▶ [What you are asked to do] Reproduce the entire listing below verbatim, leaving out the pictures.

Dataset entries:
+---+

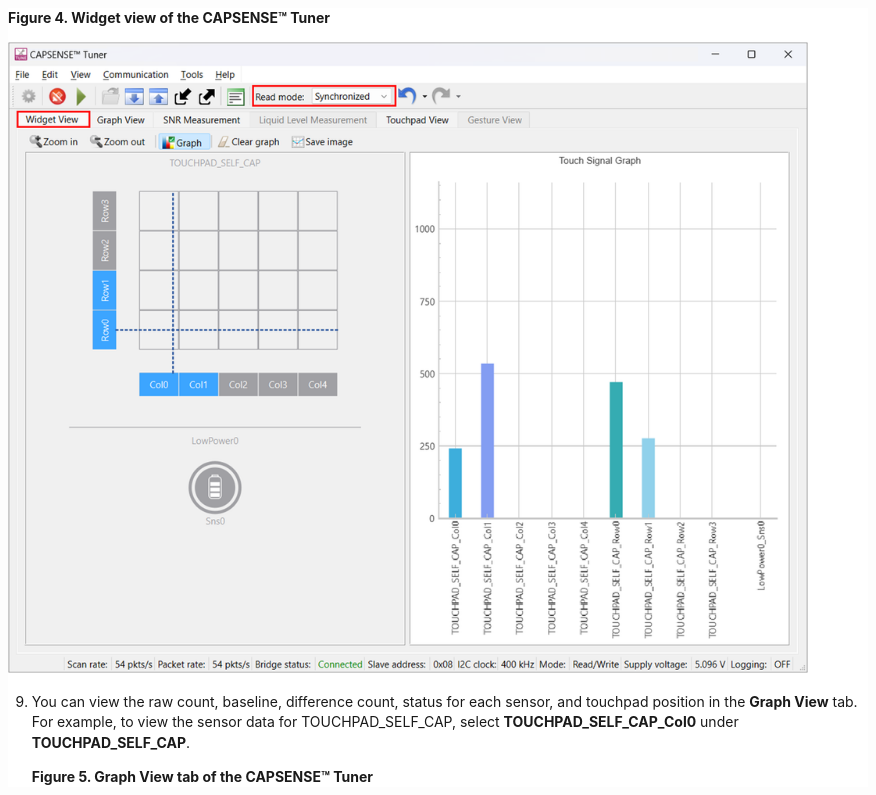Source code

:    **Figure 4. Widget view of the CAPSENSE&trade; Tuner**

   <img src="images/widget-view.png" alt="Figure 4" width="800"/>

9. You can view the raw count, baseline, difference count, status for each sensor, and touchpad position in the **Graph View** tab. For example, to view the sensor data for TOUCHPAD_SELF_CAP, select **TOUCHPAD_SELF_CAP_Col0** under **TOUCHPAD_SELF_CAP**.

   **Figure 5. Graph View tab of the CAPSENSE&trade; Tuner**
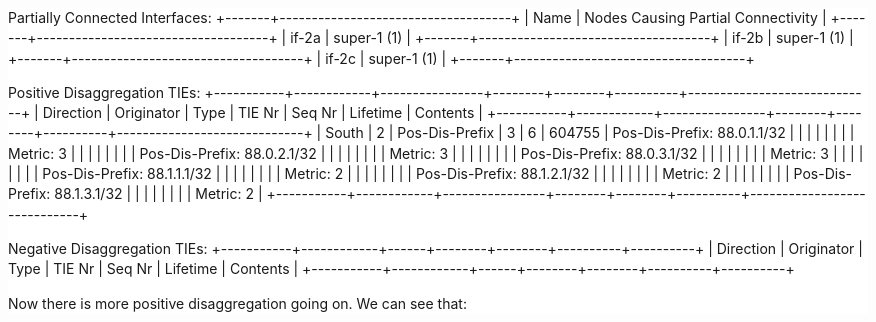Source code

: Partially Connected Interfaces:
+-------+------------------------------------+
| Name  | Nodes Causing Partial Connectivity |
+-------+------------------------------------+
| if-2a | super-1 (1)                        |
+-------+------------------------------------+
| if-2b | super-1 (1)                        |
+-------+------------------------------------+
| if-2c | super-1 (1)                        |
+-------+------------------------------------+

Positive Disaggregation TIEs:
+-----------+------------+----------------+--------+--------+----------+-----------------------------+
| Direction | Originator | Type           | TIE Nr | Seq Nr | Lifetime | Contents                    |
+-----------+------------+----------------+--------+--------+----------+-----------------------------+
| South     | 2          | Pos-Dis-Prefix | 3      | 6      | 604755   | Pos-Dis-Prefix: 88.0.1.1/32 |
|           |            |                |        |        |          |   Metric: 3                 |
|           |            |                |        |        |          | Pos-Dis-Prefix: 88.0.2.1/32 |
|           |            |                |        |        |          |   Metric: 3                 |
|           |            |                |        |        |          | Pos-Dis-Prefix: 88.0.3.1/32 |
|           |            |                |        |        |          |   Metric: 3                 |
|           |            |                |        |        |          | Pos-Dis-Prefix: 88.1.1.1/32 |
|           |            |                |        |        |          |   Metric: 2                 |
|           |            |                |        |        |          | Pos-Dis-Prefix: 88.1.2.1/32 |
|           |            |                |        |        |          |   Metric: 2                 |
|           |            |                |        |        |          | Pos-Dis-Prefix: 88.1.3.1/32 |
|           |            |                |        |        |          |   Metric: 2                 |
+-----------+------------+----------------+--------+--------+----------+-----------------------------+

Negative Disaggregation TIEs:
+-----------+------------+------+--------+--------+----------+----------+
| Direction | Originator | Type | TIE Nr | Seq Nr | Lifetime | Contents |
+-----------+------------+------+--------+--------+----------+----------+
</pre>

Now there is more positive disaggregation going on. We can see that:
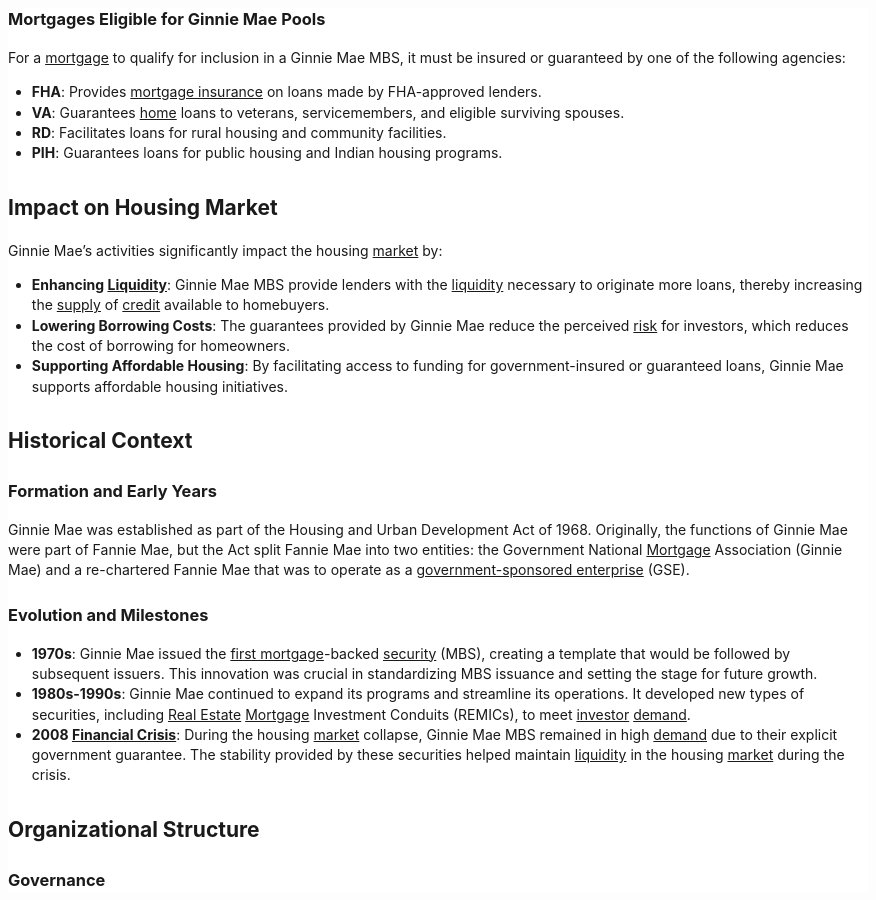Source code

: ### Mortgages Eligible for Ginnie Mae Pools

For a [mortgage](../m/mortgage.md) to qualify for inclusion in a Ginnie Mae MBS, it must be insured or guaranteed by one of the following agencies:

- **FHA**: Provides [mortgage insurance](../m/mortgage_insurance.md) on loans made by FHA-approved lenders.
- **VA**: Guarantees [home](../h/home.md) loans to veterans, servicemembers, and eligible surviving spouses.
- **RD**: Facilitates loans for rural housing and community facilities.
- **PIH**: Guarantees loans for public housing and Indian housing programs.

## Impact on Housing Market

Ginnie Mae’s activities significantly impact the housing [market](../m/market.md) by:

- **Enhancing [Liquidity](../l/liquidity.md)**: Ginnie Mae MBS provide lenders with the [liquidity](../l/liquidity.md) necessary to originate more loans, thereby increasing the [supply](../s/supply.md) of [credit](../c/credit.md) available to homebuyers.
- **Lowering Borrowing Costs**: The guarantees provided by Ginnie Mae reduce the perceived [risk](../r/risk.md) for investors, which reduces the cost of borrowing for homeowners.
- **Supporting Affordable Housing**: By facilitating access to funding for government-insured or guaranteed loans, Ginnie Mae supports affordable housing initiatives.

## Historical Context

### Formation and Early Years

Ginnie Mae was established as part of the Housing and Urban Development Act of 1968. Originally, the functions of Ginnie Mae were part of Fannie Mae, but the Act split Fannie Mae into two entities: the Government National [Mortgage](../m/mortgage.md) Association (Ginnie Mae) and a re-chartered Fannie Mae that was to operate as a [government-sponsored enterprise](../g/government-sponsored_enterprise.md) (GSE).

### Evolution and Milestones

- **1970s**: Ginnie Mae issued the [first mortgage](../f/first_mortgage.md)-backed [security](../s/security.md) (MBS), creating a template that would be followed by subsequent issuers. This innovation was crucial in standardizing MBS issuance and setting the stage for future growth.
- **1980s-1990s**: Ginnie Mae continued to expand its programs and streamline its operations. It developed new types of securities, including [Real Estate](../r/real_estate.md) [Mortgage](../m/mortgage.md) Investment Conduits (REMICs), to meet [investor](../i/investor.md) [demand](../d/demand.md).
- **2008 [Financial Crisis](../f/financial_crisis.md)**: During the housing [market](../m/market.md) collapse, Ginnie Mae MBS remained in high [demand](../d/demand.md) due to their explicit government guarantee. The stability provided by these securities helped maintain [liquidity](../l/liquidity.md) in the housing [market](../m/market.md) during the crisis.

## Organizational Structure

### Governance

+---+

▶ [Your response]
Source code

:    **Figure 4. Widget view of the CAPSENSE&trade; Tuner**

   <img src="images/widget-view.png" alt="Figure 4" width="800"/>

9. You can view the raw count, baseline, difference count, status for each sensor, and touchpad position in the **Graph View** tab. For example, to view the sensor data for TOUCHPAD_SELF_CAP, select **TOUCHPAD_SELF_CAP_Col0** under **TOUCHPAD_SELF_CAP**.

   **Figure 5. Graph View tab of the CAPSENSE&trade; Tuner**
Source code

: Partially Connected Interfaces:
+-------+------------------------------------+
| Name  | Nodes Causing Partial Connectivity |
+-------+------------------------------------+
| if-2a | super-1 (1)                        |
+-------+------------------------------------+
| if-2b | super-1 (1)                        |
+-------+------------------------------------+
| if-2c | super-1 (1)                        |
+-------+------------------------------------+

Positive Disaggregation TIEs:
+-----------+------------+----------------+--------+--------+----------+-----------------------------+
| Direction | Originator | Type           | TIE Nr | Seq Nr | Lifetime | Contents                    |
+-----------+------------+----------------+--------+--------+----------+-----------------------------+
| South     | 2          | Pos-Dis-Prefix | 3      | 6      | 604755   | Pos-Dis-Prefix: 88.0.1.1/32 |
|           |            |                |        |        |          |   Metric: 3                 |
|           |            |                |        |        |          | Pos-Dis-Prefix: 88.0.2.1/32 |
|           |            |                |        |        |          |   Metric: 3                 |
|           |            |                |        |        |          | Pos-Dis-Prefix: 88.0.3.1/32 |
|           |            |                |        |        |          |   Metric: 3                 |
|           |            |                |        |        |          | Pos-Dis-Prefix: 88.1.1.1/32 |
|           |            |                |        |        |          |   Metric: 2                 |
|           |            |                |        |        |          | Pos-Dis-Prefix: 88.1.2.1/32 |
|           |            |                |        |        |          |   Metric: 2                 |
|           |            |                |        |        |          | Pos-Dis-Prefix: 88.1.3.1/32 |
|           |            |                |        |        |          |   Metric: 2                 |
+-----------+------------+----------------+--------+--------+----------+-----------------------------+

Negative Disaggregation TIEs:
+-----------+------------+------+--------+--------+----------+----------+
| Direction | Originator | Type | TIE Nr | Seq Nr | Lifetime | Contents |
+-----------+------------+------+--------+--------+----------+----------+
</pre>

Now there is more positive disaggregation going on. We can see that:
Source code

: ### Mortgages Eligible for Ginnie Mae Pools

For a [mortgage](../m/mortgage.md) to qualify for inclusion in a Ginnie Mae MBS, it must be insured or guaranteed by one of the following agencies:

- **FHA**: Provides [mortgage insurance](../m/mortgage_insurance.md) on loans made by FHA-approved lenders.
- **VA**: Guarantees [home](../h/home.md) loans to veterans, servicemembers, and eligible surviving spouses.
- **RD**: Facilitates loans for rural housing and community facilities.
- **PIH**: Guarantees loans for public housing and Indian housing programs.

## Impact on Housing Market

Ginnie Mae’s activities significantly impact the housing [market](../m/market.md) by:

- **Enhancing [Liquidity](../l/liquidity.md)**: Ginnie Mae MBS provide lenders with the [liquidity](../l/liquidity.md) necessary to originate more loans, thereby increasing the [supply](../s/supply.md) of [credit](../c/credit.md) available to homebuyers.
- **Lowering Borrowing Costs**: The guarantees provided by Ginnie Mae reduce the perceived [risk](../r/risk.md) for investors, which reduces the cost of borrowing for homeowners.
- **Supporting Affordable Housing**: By facilitating access to funding for government-insured or guaranteed loans, Ginnie Mae supports affordable housing initiatives.

## Historical Context

### Formation and Early Years

Ginnie Mae was established as part of the Housing and Urban Development Act of 1968. Originally, the functions of Ginnie Mae were part of Fannie Mae, but the Act split Fannie Mae into two entities: the Government National [Mortgage](../m/mortgage.md) Association (Ginnie Mae) and a re-chartered Fannie Mae that was to operate as a [government-sponsored enterprise](../g/government-sponsored_enterprise.md) (GSE).

### Evolution and Milestones

- **1970s**: Ginnie Mae issued the [first mortgage](../f/first_mortgage.md)-backed [security](../s/security.md) (MBS), creating a template that would be followed by subsequent issuers. This innovation was crucial in standardizing MBS issuance and setting the stage for future growth.
- **1980s-1990s**: Ginnie Mae continued to expand its programs and streamline its operations. It developed new types of securities, including [Real Estate](../r/real_estate.md) [Mortgage](../m/mortgage.md) Investment Conduits (REMICs), to meet [investor](../i/investor.md) [demand](../d/demand.md).
- **2008 [Financial Crisis](../f/financial_crisis.md)**: During the housing [market](../m/market.md) collapse, Ginnie Mae MBS remained in high [demand](../d/demand.md) due to their explicit government guarantee. The stability provided by these securities helped maintain [liquidity](../l/liquidity.md) in the housing [market](../m/market.md) during the crisis.

## Organizational Structure

### Governance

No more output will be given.